/influent-wq-generation

Nearest neighbor bootstrap for generating influent water quality time series for water treatment

Primary LanguageRMIT LicenseMIT

Stochastic influent water quality generation

Code and data for implementing a k nearest neighbor (k-NN) bootstrap resampling approach for generating influent time series for water treatment.

Reference

Raseman, W.J., Rajagopalan, B., Kasprzyk, J.R., Kleiber, W., 2020. Nearest neighbor time series bootstrap for generating influent water quality scenarios. Stochastic Environmental Research and Risk Assessment. DOI: 10.1007/s00477-019-01762-3

Dependencies

All dependencies are freely and openly available:

  • R (version 3.5.0)
  • RStudio
  • R packages: all R packages contained in the .R files must be installed before running the scripts.

Running the code

  • Download or clone this GitHub repository. If you've downloaded the repo, unzip the directory.
  • Navigate to the repository, and open the .Rproj file.
  • Open run_all_scripts.R in RStudio and click "Source".
  • Wait for simulations to run: it may take several hours.

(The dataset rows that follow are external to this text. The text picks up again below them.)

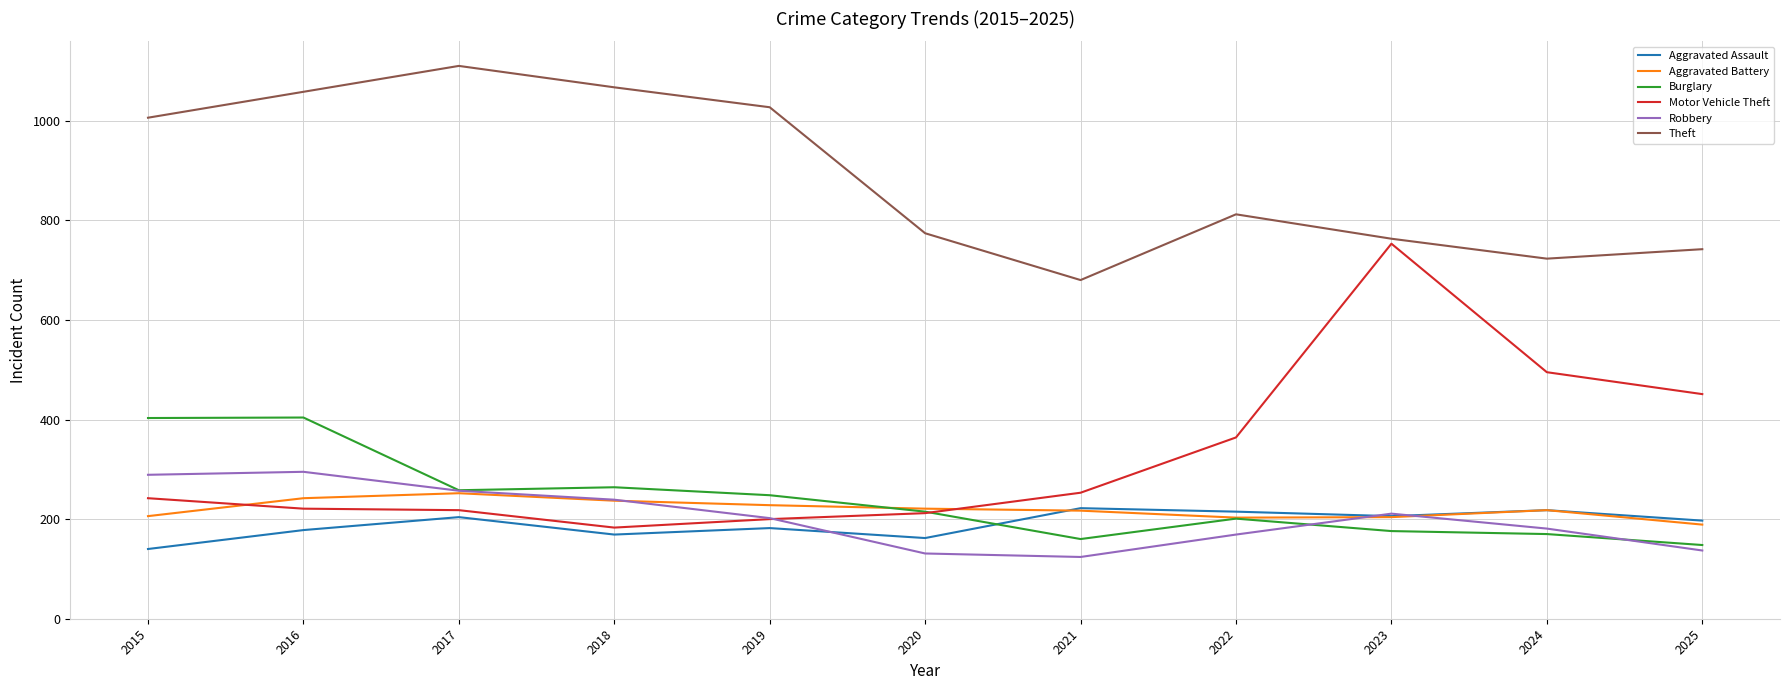

How many lines are shown in the chart?

6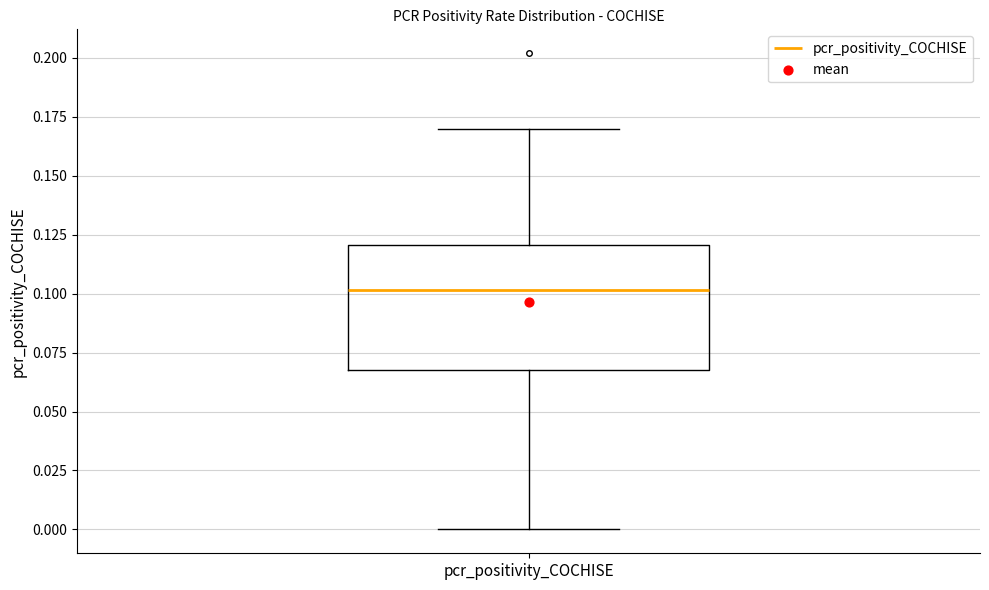

Read this box plot against the y-axis: the position of the median line, the range covered by the box, and the ends of both whiskers. The values are not printed on the chart, so give them approximately, as read against the axis.

median 0.10, box 0.07 to 0.12, whiskers 0.00 to 0.17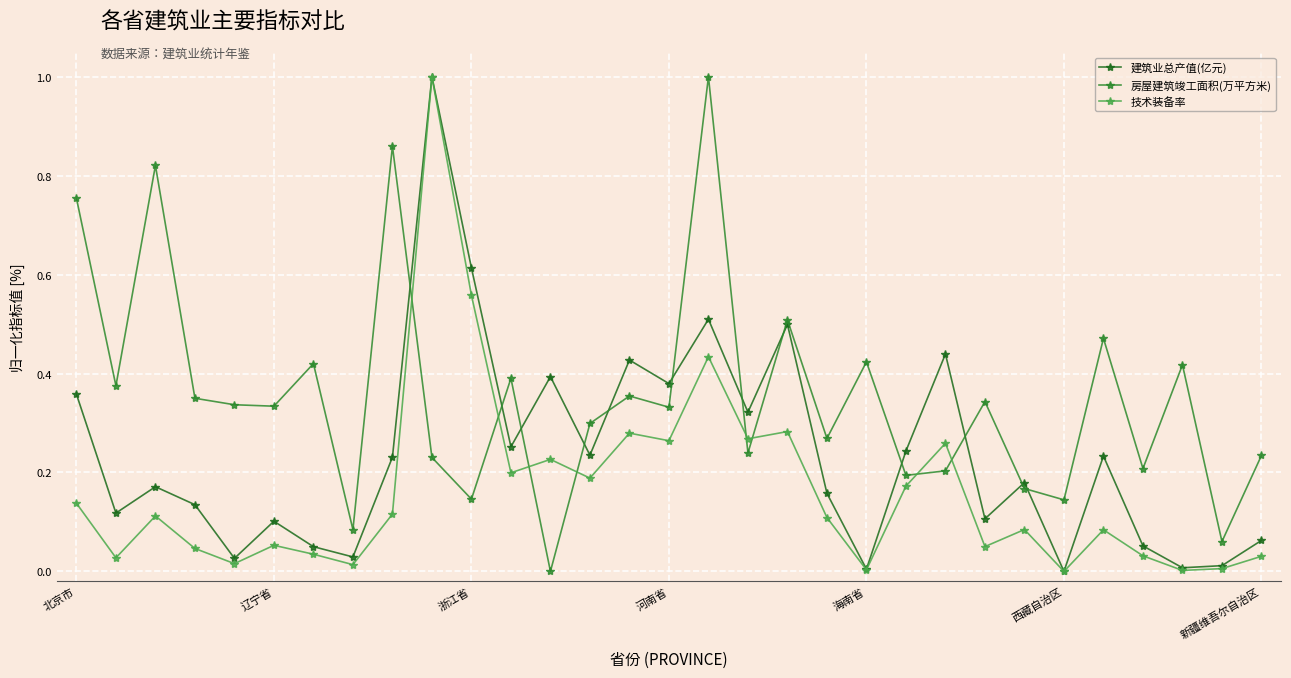

Which series has the largest total across all categories?

房屋建筑竣工面积(万平方米)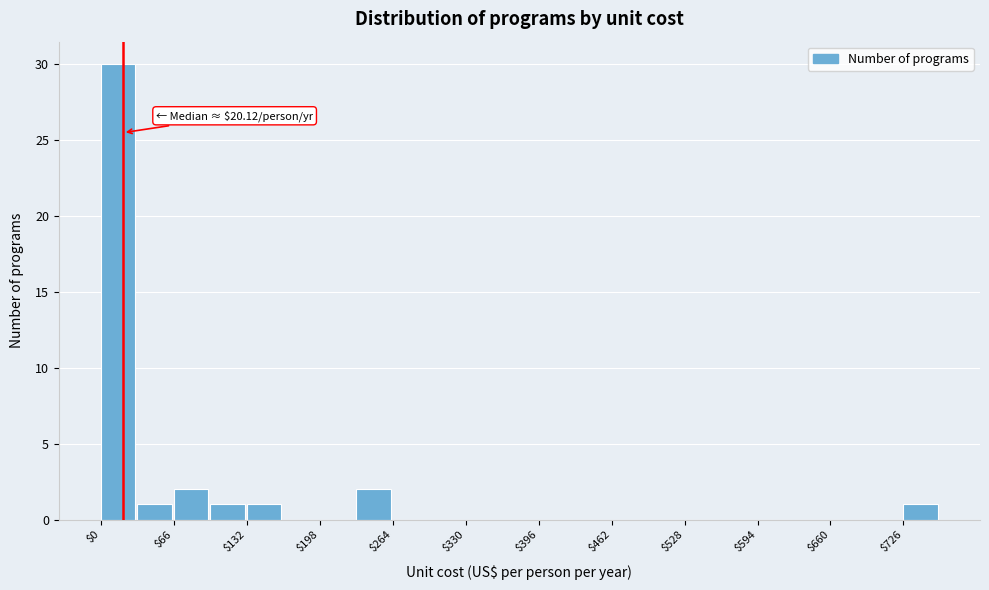

Around what value on the x-axis is the tallest bar? Give the approximate position of its centre, as read against the axis.

20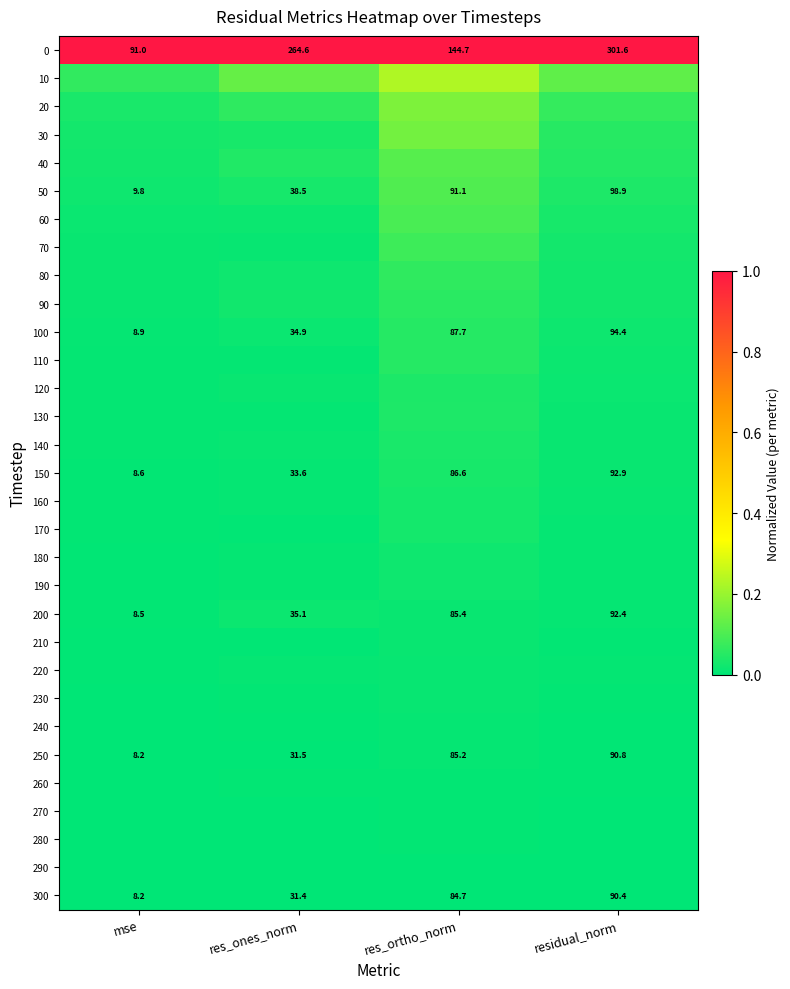

Rank the categories by 300 value from highest to lowest.

residual_norm, res_ortho_norm, res_ones_norm, mse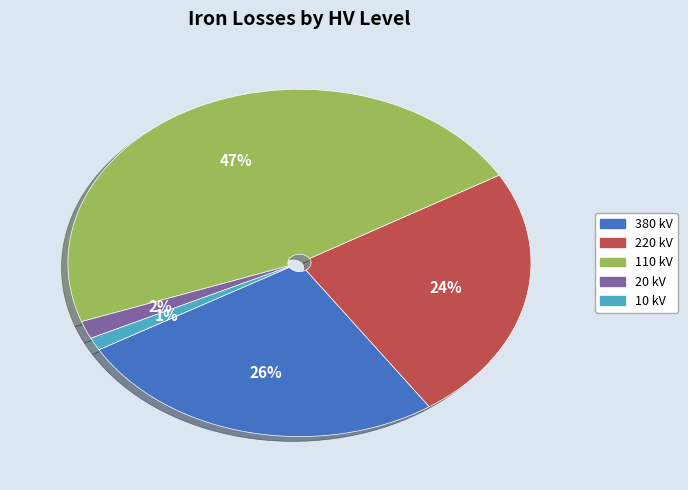

Is there a majority slice in this chart?

No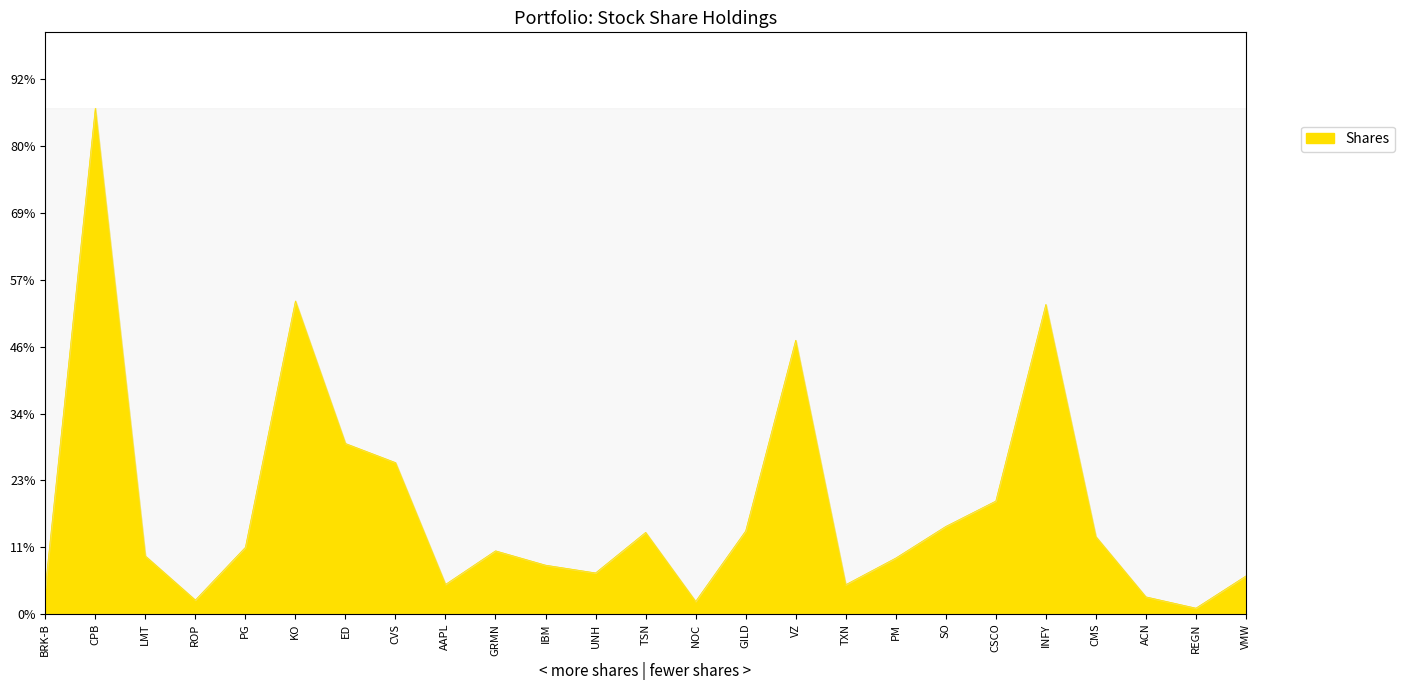

Which has a higher value, LMT or KO?

KO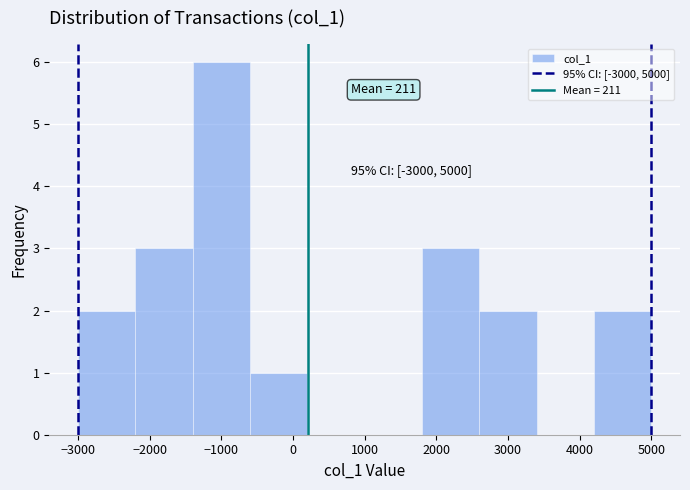

Over which range of the x-axis is the bar tallest?

-1400 to -600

To reduce computation time, you can edit the number of simulations (default is 2500) by altering nsims before running run_all_scripts.R

Individual scripts

There are five different scripts that make up the analysis in this repository:

  • 01_import_clean.R: import and clean observed water quality data
  • 02_create_ts.R: interpolate between missing data points and create complete time series dataset
  • 03_visualize_ts.R: plot complete, monthly time series
  • 04_simulate_kNN.R: generate synthetic influent water quality data using k-NN resampling algorithm
  • 05_visualize_statistics.R: visualize statistics of both observed and simulated datasets

Each script creates a function that is saved to ./lib and is loaded be loaded by run_all_scripts.R. If any changes are made to the above scripts, they need to be run and reloaded by run_all_scripts.R to redo the analysis.

Data

Two datasets are included in the analysis. The first is a water quality dataset of the Cache la Poudre River from the City of Fort Collins Utility. This dataset has been cleaned (as described in 01_import_clean.R) and missing values have been interpolated (as described in 02_create_ts.R). The second dataset is not a water quality dataset, rather it is a record of temperature and precipitation, but is used as a reference because it is a long multivariate dataset.